In 1957, the Minnesota Legislature established Brule River State Park and appropriated $5,000 to purchase privately owned land within the 940 acre statutory boundaries. Clarence Magney, who had been instrumental in creating 11 state parks and waysides on the North Shore, died on May 14, 1962. The park was renamed in his honor in 1963, and in 1965 Judge C. R. Magney State Park was expanded to 4500 acre by adding the section upstream from the Devil's Kettle. Development remained limited to a small campground, a picnic area, and the trail to the waterfalls. In 1987, a trail was added on the river's west bank.

== Recreation ==

Amenities are confined to the southern third of Judge C. R. Magney State Park. The summer-only campground has 27 sites and a sanitation building with flush toilets and showers. The historic, privately owned Naniboujou Club Lodge provides hotel accommodations directly across from the park entrance. The park has 9 mi of hiking trails. The main hike is a strenuous 1.1 mi walk to the Devil's Kettle and Upper and Lower Falls, including nearly 200 stairs. This route is part of the Superior Hiking Trail, which swings through the park but dead-ended there until 2003, when the northernmost 9 mi were completed to the Canada–US border.

The Brule River is popular for its angling opportunities, as the Minnesota Department of Natural Resources has been stocking it with rainbow trout since 1930. The river also contains introduced brook trout, chinook salmon, and pink salmon during their respective spawning seasons.
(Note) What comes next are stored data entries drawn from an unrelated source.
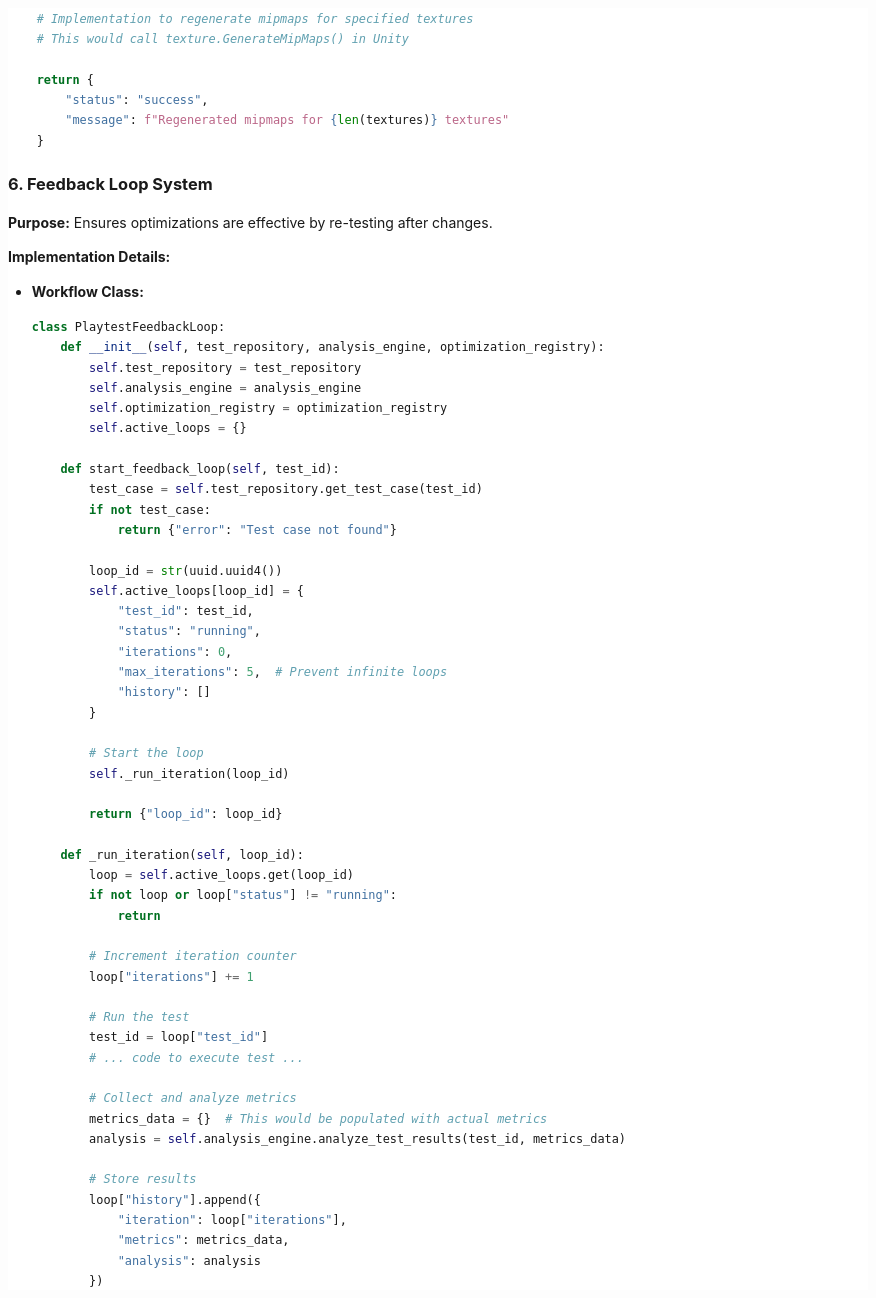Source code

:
   ```python
      # Implementation to regenerate mipmaps for specified textures
      # This would call texture.GenerateMipMaps() in Unity
      
      return {
          "status": "success",
          "message": f"Regenerated mipmaps for {len(textures)} textures"
      }
  ```

### 6. Feedback Loop System

**Purpose:** Ensures optimizations are effective by re-testing after changes.

**Implementation Details:**
- **Workflow Class:**
  ```python
  class PlaytestFeedbackLoop:
      def __init__(self, test_repository, analysis_engine, optimization_registry):
          self.test_repository = test_repository
          self.analysis_engine = analysis_engine
          self.optimization_registry = optimization_registry
          self.active_loops = {}
          
      def start_feedback_loop(self, test_id):
          test_case = self.test_repository.get_test_case(test_id)
          if not test_case:
              return {"error": "Test case not found"}
              
          loop_id = str(uuid.uuid4())
          self.active_loops[loop_id] = {
              "test_id": test_id,
              "status": "running",
              "iterations": 0,
              "max_iterations": 5,  # Prevent infinite loops
              "history": []
          }
          
          # Start the loop
          self._run_iteration(loop_id)
          
          return {"loop_id": loop_id}
          
      def _run_iteration(self, loop_id):
          loop = self.active_loops.get(loop_id)
          if not loop or loop["status"] != "running":
              return
              
          # Increment iteration counter
          loop["iterations"] += 1
          
          # Run the test
          test_id = loop["test_id"]
          # ... code to execute test ...
          
          # Collect and analyze metrics
          metrics_data = {}  # This would be populated with actual metrics
          analysis = self.analysis_engine.analyze_test_results(test_id, metrics_data)
          
          # Store results
          loop["history"].append({
              "iteration": loop["iterations"],
              "metrics": metrics_data,
              "analysis": analysis
          })
  ```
Anglers occasionally catch smallmouth bass and northern pike that entered the river from lakes upstream.

The Brule River also provides whitewater kayaking for experienced paddlers, who begin upstream of the park boundary and must portage around several stretches.

As Minnesota's only state park with minimal levels of light pollution, it is a pristine place for amateur astronomy with binoculars and small telescopes and night photography of the Milky Way.

== Media appearances ==
The Devil's Kettle is featured in Chuck Logan's 1998 crime novel The Big Law.

The 2009 horror film Jennifer's Body depicts a fictionalized version of the falls and a fictitious town named for them.

Naniboujou Lodge and the Devil's Kettle Falls featured in Monica Ferris's 2009 mystery anthology Sew Far, So Good.

In Minnesota author Peter Geye's historical novels The Lighthouse Road (2012) and Wintering (2016), this feature appears as The Devil's Maw and is an important part of the plot.

==Bibliography==
- Collins, Bob (2016). "The mystery of Devil's Kettle Falls" (Article on falls with drone video from above the falls.)